My input is a string in this (spintax) format,
"The {PC|Personal Computer|Desktop} is in {good|great|fine|excellent} condition"
Then using itertools, I generate all possible combinations. e.g.
"The PC is in good condition"
"The PC is in great condition"
.
.
.
"The Desktop is in excellent condition"
Out of these strings, I only want to keep the most unique ones based on a similarity threshold, for e.g. only keep strings having similarity of less than 60%. I used SequenceMatcher library but it is does not work well with large data sets (250K+ items) due to looping. Here is the current implementation,
def filter_descriptions(descriptions):
MAX_SIMILAR_ALLOWED = 0.6 #40% unique and 60% similar
i = 0
while i < len(descriptions):
print("Processing {}/{}...".format(i + 1, len(descriptions)))

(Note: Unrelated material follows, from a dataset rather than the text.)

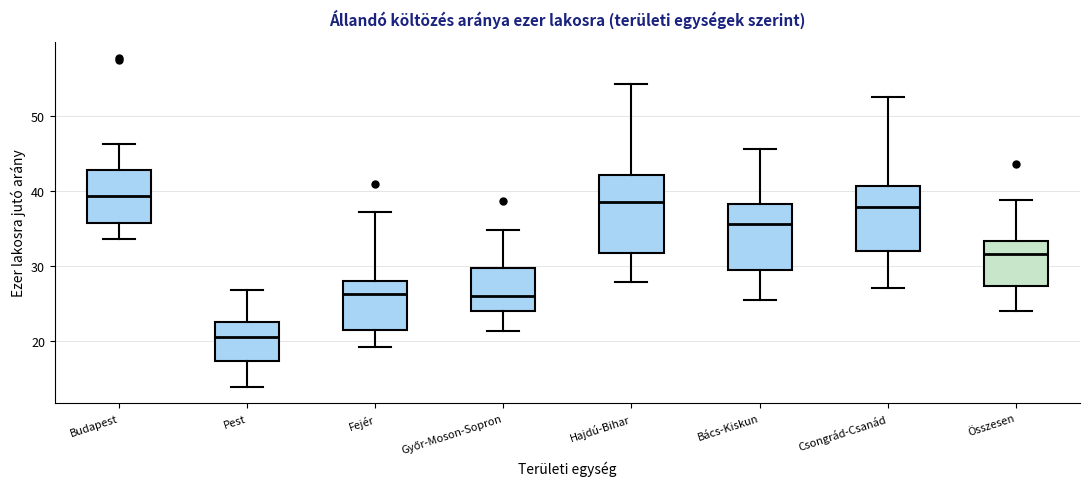

Where does the upper whisker of the box for Bács-Kiskun end on the y-axis? The values are not printed on the chart, so give them approximately, as read against the axis.

46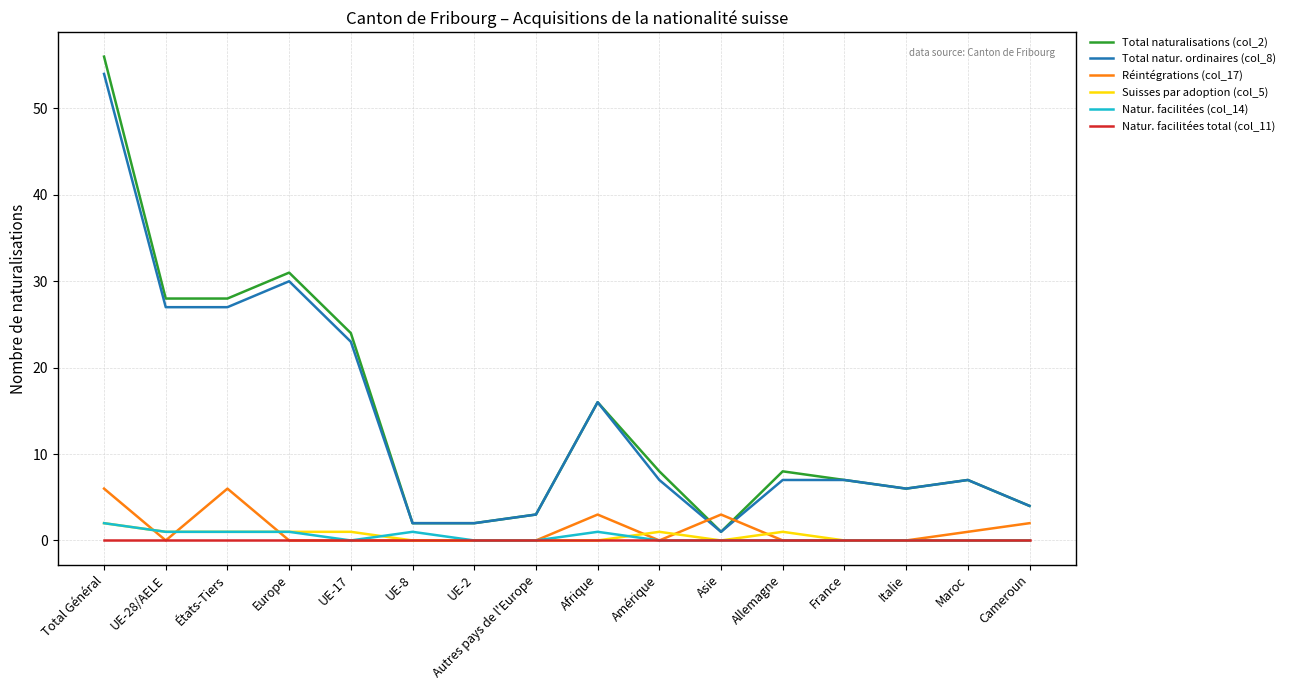

True or false: Réintégrations (col_17) has more than 1 interior local peaks.

True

desc_to_evaluate = descriptions[i]
j = i + 1
while j < len(descriptions):
similarity_ratio = SequenceMatcher(None, desc_to_evaluate, descriptions[j]).ratio()
if similarity_ratio > MAX_SIMILAR_ALLOWED:
del descriptions[j]
else:
j += 1
i += 1
return descriptions
I am shortening the list (almost) every iteration, to speed up the process. But I definitely need a faster algorithm to tackle this. I tried Cosine Similarity too, but ran into scaling issues there. It worked ok for about 10K items, but above that it just stuck my machine. Here's the implementation,
from sklearn.metrics.pairwise import cosine_similarity
tfidf_vectorizer = TfidfVectorizer()
tfidf_matrix = tfidf_vectorizer.fit_transform(descriptions)
val = cosine_similarity(tfidf_matrix[:10000], tfidf_matrix[:10000])
Any optimized solution for this? All I want is to pick n most unique strings from the list.